• YOUR INSTRUCTIONS
Please keep the pictures out and write out exactly the lines from the first in the data below through the one containing "28: (463, 305, 0.20)", both included.

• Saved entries
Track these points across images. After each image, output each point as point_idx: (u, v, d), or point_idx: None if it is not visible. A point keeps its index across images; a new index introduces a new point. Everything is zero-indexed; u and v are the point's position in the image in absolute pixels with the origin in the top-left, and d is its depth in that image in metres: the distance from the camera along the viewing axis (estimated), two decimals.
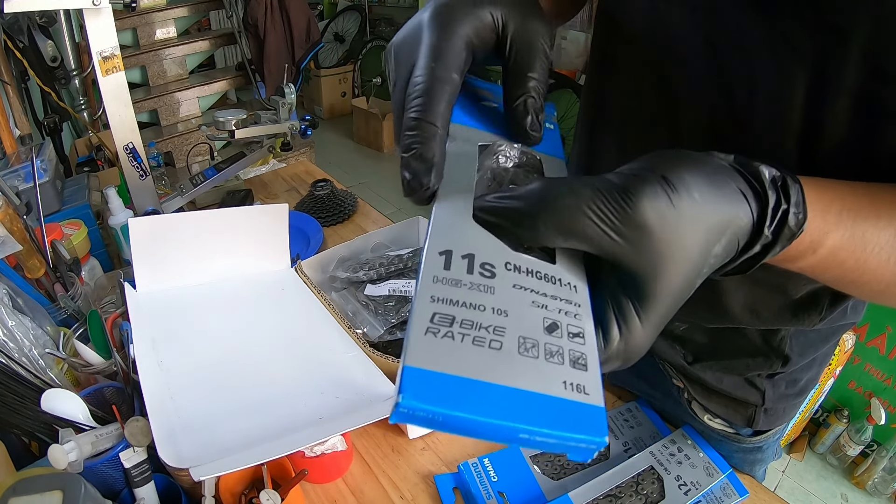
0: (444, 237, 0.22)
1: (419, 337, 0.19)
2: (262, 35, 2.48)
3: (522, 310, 0.20)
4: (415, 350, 0.18)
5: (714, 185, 0.23)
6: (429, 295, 0.20)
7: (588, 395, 0.19)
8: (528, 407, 0.18)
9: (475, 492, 0.53)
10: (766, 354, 0.49)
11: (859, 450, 1.57)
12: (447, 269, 0.21)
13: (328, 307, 0.66)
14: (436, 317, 0.19)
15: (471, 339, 0.19)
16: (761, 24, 0.33)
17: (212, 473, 0.42)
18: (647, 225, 0.21)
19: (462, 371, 0.18)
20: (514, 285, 0.21)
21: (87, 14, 0.76)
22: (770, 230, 0.24)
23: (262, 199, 1.12)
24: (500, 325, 0.19)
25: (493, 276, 0.21)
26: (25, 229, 0.63)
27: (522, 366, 0.19)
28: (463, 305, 0.20)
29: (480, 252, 0.22)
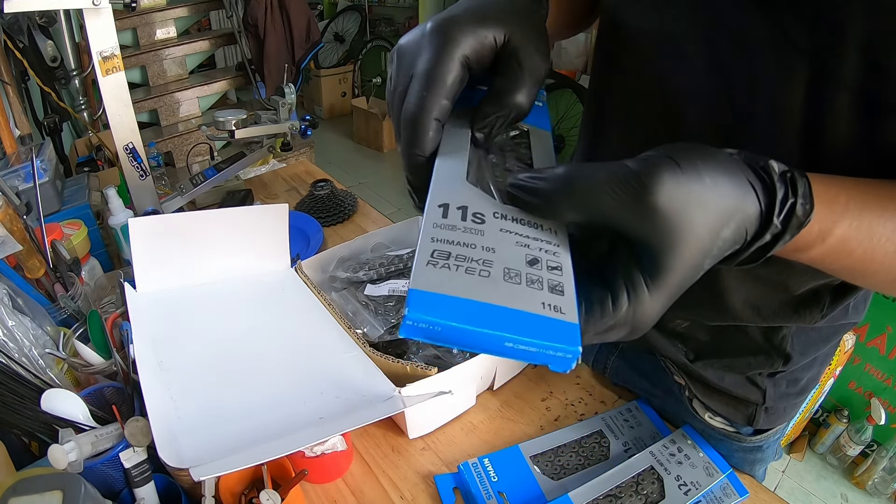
0: (441, 194, 0.26)
1: (421, 267, 0.22)
2: (262, 35, 2.48)
3: (507, 247, 0.24)
4: (418, 277, 0.22)
5: (724, 173, 0.24)
6: (429, 237, 0.23)
7: (564, 314, 0.22)
8: (512, 320, 0.21)
9: (475, 492, 0.53)
10: (767, 353, 0.49)
11: (859, 450, 1.57)
12: (444, 217, 0.25)
13: (328, 307, 0.66)
14: (435, 252, 0.23)
15: (464, 269, 0.22)
16: (761, 22, 0.33)
17: (212, 473, 0.42)
18: (659, 203, 0.23)
19: (456, 292, 0.22)
20: (501, 229, 0.25)
21: (87, 14, 0.76)
22: (779, 220, 0.25)
23: (262, 199, 1.12)
24: (489, 259, 0.23)
25: (482, 223, 0.25)
26: (25, 229, 0.62)
27: (507, 289, 0.22)
28: (457, 244, 0.23)
29: (473, 205, 0.26)
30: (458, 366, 0.56)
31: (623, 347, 0.64)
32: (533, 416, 0.64)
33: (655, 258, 0.24)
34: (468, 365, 0.57)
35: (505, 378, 0.67)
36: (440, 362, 0.62)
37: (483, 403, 0.65)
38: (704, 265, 0.25)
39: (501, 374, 0.66)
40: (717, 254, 0.25)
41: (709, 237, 0.24)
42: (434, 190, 0.26)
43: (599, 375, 0.69)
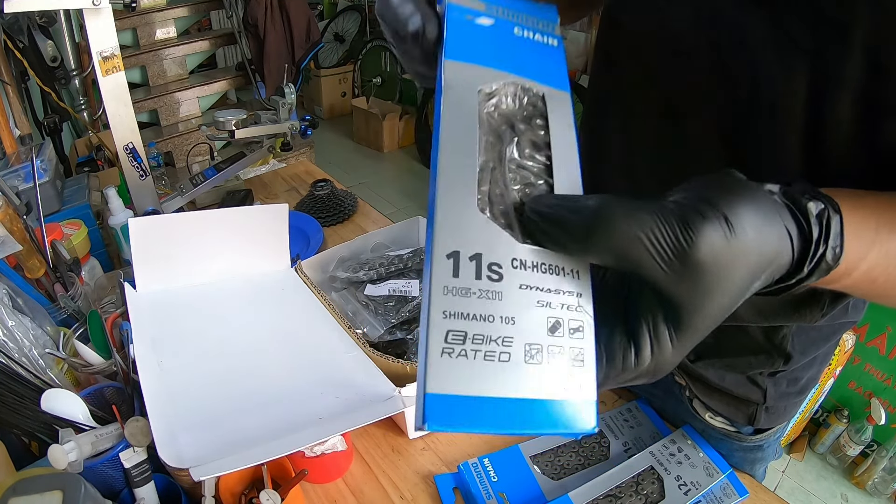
0: (449, 234, 0.22)
1: (436, 359, 0.20)
2: (262, 35, 2.48)
3: (528, 313, 0.21)
4: (434, 375, 0.20)
5: (766, 224, 0.23)
6: (441, 310, 0.21)
7: (582, 389, 0.21)
8: (532, 414, 0.20)
9: (475, 492, 0.53)
10: (768, 352, 0.49)
11: (859, 450, 1.57)
12: (456, 276, 0.21)
13: (328, 307, 0.66)
14: (449, 335, 0.20)
15: (483, 355, 0.20)
16: (763, 21, 0.33)
17: (212, 473, 0.42)
18: (701, 263, 0.21)
19: (476, 390, 0.20)
20: (521, 285, 0.22)
21: (87, 14, 0.76)
22: (808, 268, 0.24)
23: (262, 199, 1.12)
24: (508, 336, 0.21)
25: (500, 279, 0.22)
26: (25, 229, 0.63)
27: (528, 374, 0.21)
28: (473, 318, 0.21)
29: (487, 250, 0.22)
30: None
31: None
32: None
33: (686, 315, 0.22)
34: None
35: None
36: None
37: None
38: (728, 313, 0.24)
39: None
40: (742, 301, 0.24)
41: (741, 292, 0.23)
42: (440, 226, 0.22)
43: None
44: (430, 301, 0.21)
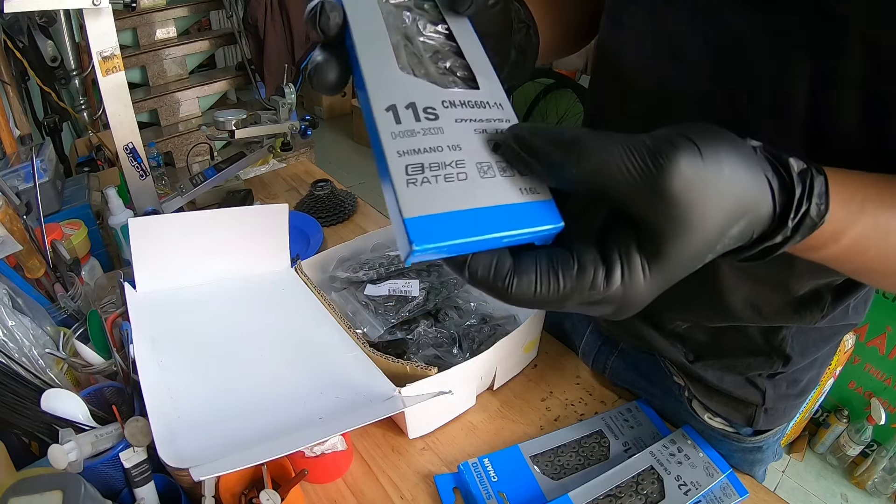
0: (382, 92, 0.24)
1: (404, 190, 0.22)
2: (262, 35, 2.48)
3: (470, 139, 0.24)
4: (406, 203, 0.22)
5: (745, 167, 0.23)
6: (394, 151, 0.23)
7: (539, 193, 0.24)
8: (503, 217, 0.22)
9: (475, 492, 0.53)
10: (767, 354, 0.49)
11: (859, 450, 1.57)
12: (398, 122, 0.24)
13: (328, 307, 0.66)
14: (408, 168, 0.22)
15: (443, 178, 0.23)
16: (760, 20, 0.33)
17: (212, 473, 0.42)
18: (674, 190, 0.21)
19: (448, 206, 0.22)
20: (456, 119, 0.24)
21: (87, 14, 0.75)
22: (793, 223, 0.24)
23: (262, 199, 1.12)
24: (459, 159, 0.23)
25: (437, 118, 0.24)
26: (25, 229, 0.63)
27: (486, 187, 0.23)
28: (424, 151, 0.23)
29: (419, 98, 0.25)
30: (458, 366, 0.56)
31: (622, 348, 0.64)
32: (533, 416, 0.64)
33: (658, 243, 0.22)
34: (468, 365, 0.57)
35: (505, 378, 0.67)
36: (440, 362, 0.63)
37: (483, 403, 0.65)
38: (706, 258, 0.24)
39: (501, 374, 0.66)
40: (721, 249, 0.24)
41: (717, 232, 0.23)
42: (372, 88, 0.24)
43: (599, 375, 0.69)
44: (383, 149, 0.23)
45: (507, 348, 0.62)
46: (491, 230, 0.22)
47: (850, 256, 0.28)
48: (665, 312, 0.51)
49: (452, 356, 0.64)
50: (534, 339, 0.68)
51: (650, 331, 0.54)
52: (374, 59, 0.26)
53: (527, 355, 0.69)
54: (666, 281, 0.24)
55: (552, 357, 0.71)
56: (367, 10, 0.28)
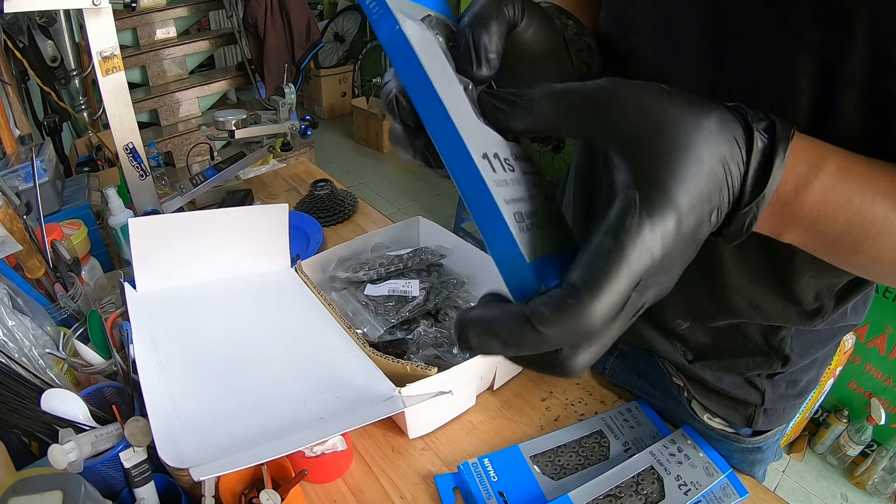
0: (473, 141, 0.25)
1: (519, 235, 0.23)
2: (262, 35, 2.48)
3: (532, 191, 0.26)
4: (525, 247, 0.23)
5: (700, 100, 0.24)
6: (501, 199, 0.24)
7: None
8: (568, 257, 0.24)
9: (475, 492, 0.53)
10: (766, 354, 0.49)
11: (859, 450, 1.57)
12: (494, 171, 0.24)
13: (328, 307, 0.66)
14: (516, 216, 0.24)
15: (536, 226, 0.24)
16: (762, 12, 0.32)
17: (212, 473, 0.42)
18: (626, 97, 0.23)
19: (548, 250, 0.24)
20: (523, 172, 0.26)
21: (87, 14, 0.76)
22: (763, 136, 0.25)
23: (262, 199, 1.12)
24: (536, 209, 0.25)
25: (513, 170, 0.26)
26: (25, 229, 0.63)
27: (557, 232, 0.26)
28: (517, 201, 0.25)
29: (499, 150, 0.26)
30: (458, 366, 0.56)
31: (622, 349, 0.64)
32: (533, 416, 0.64)
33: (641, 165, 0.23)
34: (468, 365, 0.57)
35: (505, 378, 0.67)
36: (440, 362, 0.63)
37: (483, 403, 0.65)
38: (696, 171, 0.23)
39: (501, 374, 0.66)
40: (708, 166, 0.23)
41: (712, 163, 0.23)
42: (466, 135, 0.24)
43: (599, 376, 0.69)
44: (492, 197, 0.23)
45: None
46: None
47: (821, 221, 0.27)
48: (667, 310, 0.51)
49: (452, 356, 0.64)
50: None
51: (649, 331, 0.54)
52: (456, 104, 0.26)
53: None
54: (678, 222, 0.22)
55: None
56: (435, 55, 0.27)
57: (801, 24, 0.31)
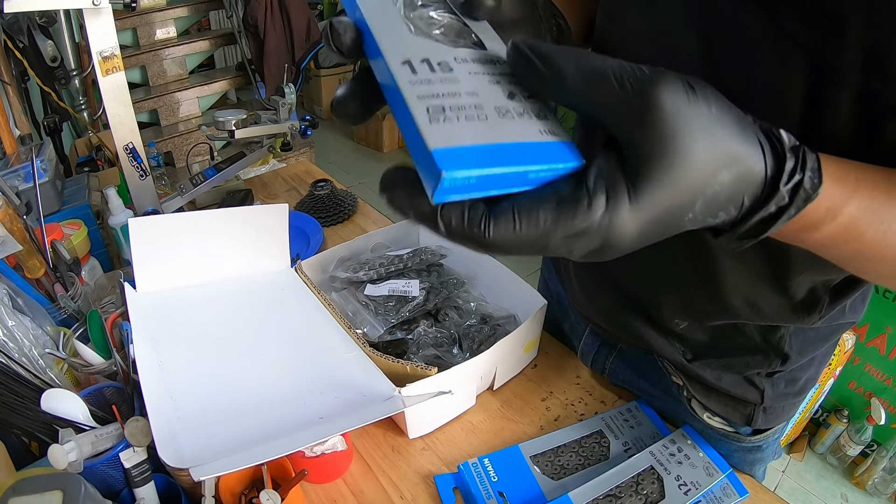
0: (396, 51, 0.25)
1: (427, 126, 0.22)
2: (262, 35, 2.48)
3: (485, 87, 0.25)
4: (431, 136, 0.22)
5: (734, 117, 0.23)
6: (414, 95, 0.23)
7: (558, 135, 0.24)
8: (528, 153, 0.23)
9: (475, 492, 0.53)
10: (765, 352, 0.49)
11: (859, 450, 1.57)
12: (414, 73, 0.24)
13: (328, 307, 0.66)
14: (430, 109, 0.23)
15: (464, 117, 0.23)
16: (757, 16, 0.32)
17: (212, 473, 0.42)
18: (661, 102, 0.21)
19: (473, 140, 0.22)
20: (470, 72, 0.25)
21: (87, 14, 0.76)
22: (786, 188, 0.24)
23: (262, 199, 1.12)
24: (478, 102, 0.24)
25: (451, 70, 0.25)
26: (25, 229, 0.63)
27: (507, 126, 0.23)
28: (443, 96, 0.24)
29: (432, 55, 0.25)
30: (458, 366, 0.56)
31: (621, 348, 0.64)
32: (533, 416, 0.64)
33: (643, 164, 0.22)
34: (468, 365, 0.57)
35: (505, 378, 0.67)
36: (440, 362, 0.63)
37: (483, 403, 0.65)
38: (695, 206, 0.23)
39: (501, 374, 0.66)
40: (710, 200, 0.23)
41: (705, 170, 0.22)
42: (387, 50, 0.25)
43: (599, 375, 0.69)
44: (403, 95, 0.23)
45: (507, 348, 0.62)
46: (518, 163, 0.22)
47: (846, 238, 0.27)
48: (664, 309, 0.51)
49: (452, 356, 0.64)
50: (534, 340, 0.68)
51: (648, 330, 0.54)
52: (387, 30, 0.26)
53: (527, 355, 0.69)
54: (651, 216, 0.23)
55: (552, 357, 0.71)
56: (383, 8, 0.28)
57: (794, 26, 0.31)
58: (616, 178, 0.22)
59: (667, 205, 0.22)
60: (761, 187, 0.24)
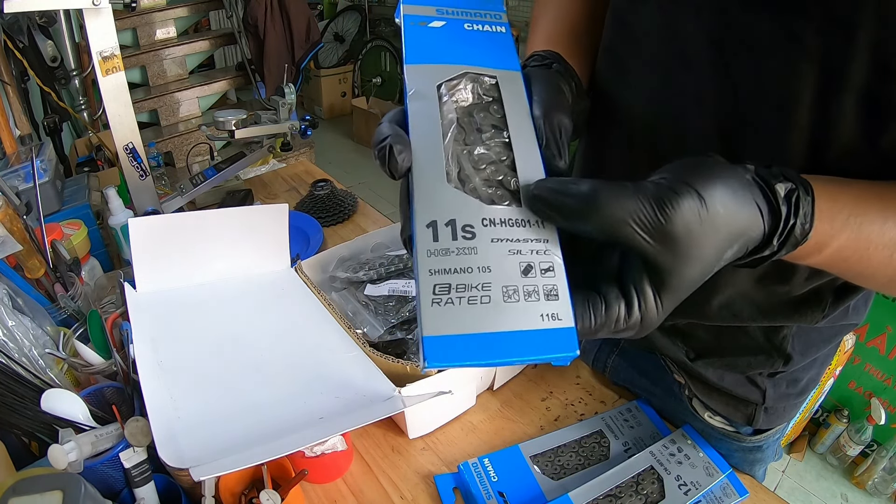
0: (426, 208, 0.26)
1: (427, 309, 0.24)
2: (262, 35, 2.48)
3: (501, 261, 0.25)
4: (427, 321, 0.23)
5: (737, 201, 0.26)
6: (427, 269, 0.24)
7: (561, 320, 0.24)
8: (517, 343, 0.24)
9: (475, 492, 0.53)
10: (767, 353, 0.49)
11: (859, 450, 1.57)
12: (436, 240, 0.25)
13: (328, 307, 0.66)
14: (436, 288, 0.24)
15: (466, 300, 0.24)
16: (768, 22, 0.33)
17: (212, 473, 0.42)
18: (679, 235, 0.25)
19: (464, 329, 0.23)
20: (492, 239, 0.26)
21: (87, 14, 0.76)
22: (778, 241, 0.27)
23: (262, 199, 1.12)
24: (486, 281, 0.24)
25: (473, 237, 0.25)
26: (25, 229, 0.62)
27: (508, 311, 0.24)
28: (454, 272, 0.24)
29: (459, 215, 0.26)
30: None
31: (623, 346, 0.64)
32: (533, 416, 0.64)
33: (665, 277, 0.26)
34: None
35: (505, 378, 0.67)
36: None
37: (483, 403, 0.65)
38: (707, 277, 0.27)
39: (501, 374, 0.66)
40: (718, 267, 0.27)
41: (715, 259, 0.26)
42: (418, 201, 0.26)
43: (599, 375, 0.69)
44: (418, 265, 0.25)
45: None
46: (502, 356, 0.23)
47: (833, 263, 0.31)
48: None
49: None
50: None
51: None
52: (425, 170, 0.27)
53: None
54: (675, 302, 0.27)
55: None
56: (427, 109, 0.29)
57: (805, 33, 0.32)
58: (644, 286, 0.26)
59: (685, 292, 0.27)
60: (760, 242, 0.28)
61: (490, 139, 0.29)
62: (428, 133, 0.28)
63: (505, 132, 0.30)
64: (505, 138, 0.29)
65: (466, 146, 0.29)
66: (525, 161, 0.29)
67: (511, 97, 0.31)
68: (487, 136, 0.29)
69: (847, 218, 0.29)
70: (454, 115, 0.30)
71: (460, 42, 0.32)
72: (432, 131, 0.28)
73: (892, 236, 0.29)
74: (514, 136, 0.29)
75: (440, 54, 0.31)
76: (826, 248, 0.29)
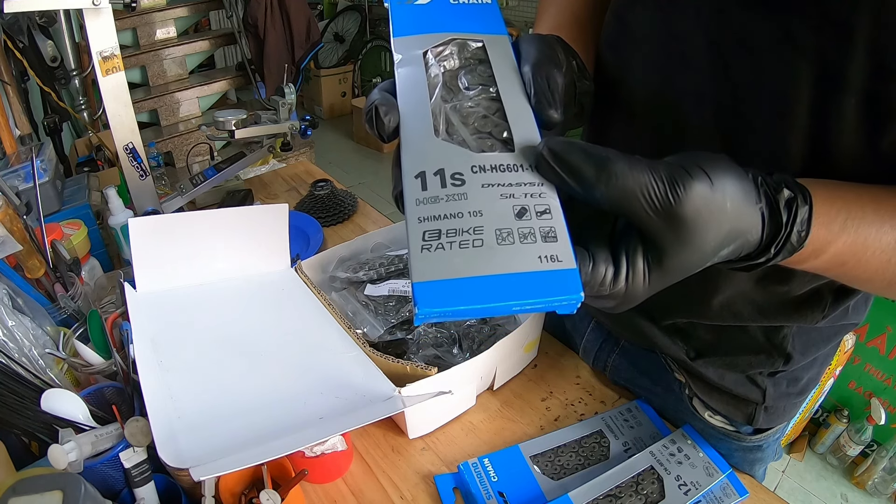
0: (414, 160, 0.26)
1: (417, 256, 0.23)
2: (262, 35, 2.48)
3: (493, 204, 0.24)
4: (417, 267, 0.22)
5: (745, 201, 0.26)
6: (415, 217, 0.24)
7: (561, 261, 0.23)
8: (516, 285, 0.22)
9: (475, 492, 0.53)
10: (768, 352, 0.49)
11: (859, 450, 1.57)
12: (424, 189, 0.25)
13: (328, 307, 0.66)
14: (426, 234, 0.23)
15: (457, 244, 0.23)
16: (766, 23, 0.33)
17: (212, 473, 0.42)
18: (684, 216, 0.25)
19: (457, 273, 0.22)
20: (483, 185, 0.25)
21: (87, 14, 0.76)
22: (775, 249, 0.28)
23: (262, 199, 1.12)
24: (478, 225, 0.23)
25: (463, 184, 0.25)
26: (25, 229, 0.62)
27: (503, 253, 0.23)
28: (444, 218, 0.24)
29: (448, 164, 0.25)
30: (458, 366, 0.56)
31: (623, 345, 0.64)
32: (533, 416, 0.64)
33: (662, 254, 0.26)
34: (468, 365, 0.57)
35: (505, 378, 0.67)
36: (440, 362, 0.63)
37: (483, 403, 0.65)
38: (697, 269, 0.27)
39: (501, 374, 0.66)
40: (710, 263, 0.27)
41: (712, 252, 0.26)
42: (406, 155, 0.26)
43: (599, 375, 0.69)
44: (407, 215, 0.24)
45: (507, 348, 0.62)
46: (498, 300, 0.22)
47: (830, 268, 0.31)
48: (667, 310, 0.51)
49: (452, 356, 0.64)
50: (534, 340, 0.68)
51: (651, 327, 0.54)
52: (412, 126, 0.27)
53: (527, 355, 0.69)
54: (662, 284, 0.27)
55: (552, 357, 0.71)
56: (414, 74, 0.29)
57: (802, 33, 0.32)
58: (637, 258, 0.26)
59: (674, 277, 0.27)
60: (755, 248, 0.28)
61: (477, 95, 0.29)
62: (415, 94, 0.28)
63: (492, 87, 0.29)
64: (493, 93, 0.29)
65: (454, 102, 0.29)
66: (515, 113, 0.28)
67: (498, 57, 0.30)
68: (475, 94, 0.29)
69: (844, 222, 0.29)
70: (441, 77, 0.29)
71: (446, 14, 0.32)
72: (419, 92, 0.28)
73: (888, 240, 0.29)
74: (503, 91, 0.29)
75: (426, 25, 0.31)
76: (823, 253, 0.29)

• WRITTEN ANSWER
Track these points across images. After each image, output each point as point_idx: (u, v, d), or point_idx: None if it is not visible. A point keeps its index across images; a new index introduces a new point. Everything is zero-indexed; u and v are the point's position in the image in absolute pixels with the origin in the top-left, and d is its depth in that image in metres: the distance from the camera along the viewing axis (estimated), two decimals.
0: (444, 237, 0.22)
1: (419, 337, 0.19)
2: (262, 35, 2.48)
3: (522, 310, 0.20)
4: (415, 350, 0.18)
5: (714, 185, 0.23)
6: (429, 295, 0.20)
7: (588, 395, 0.19)
8: (528, 407, 0.18)
9: (475, 492, 0.53)
10: (766, 354, 0.49)
11: (859, 450, 1.57)
12: (447, 269, 0.21)
13: (328, 307, 0.66)
14: (436, 317, 0.19)
15: (471, 339, 0.19)
16: (761, 24, 0.33)
17: (212, 473, 0.42)
18: (647, 225, 0.21)
19: (462, 371, 0.18)
20: (514, 285, 0.21)
21: (87, 14, 0.76)
22: (770, 230, 0.24)
23: (262, 199, 1.12)
24: (500, 325, 0.19)
25: (493, 276, 0.21)
26: (25, 229, 0.63)
27: (522, 366, 0.19)
28: (463, 305, 0.20)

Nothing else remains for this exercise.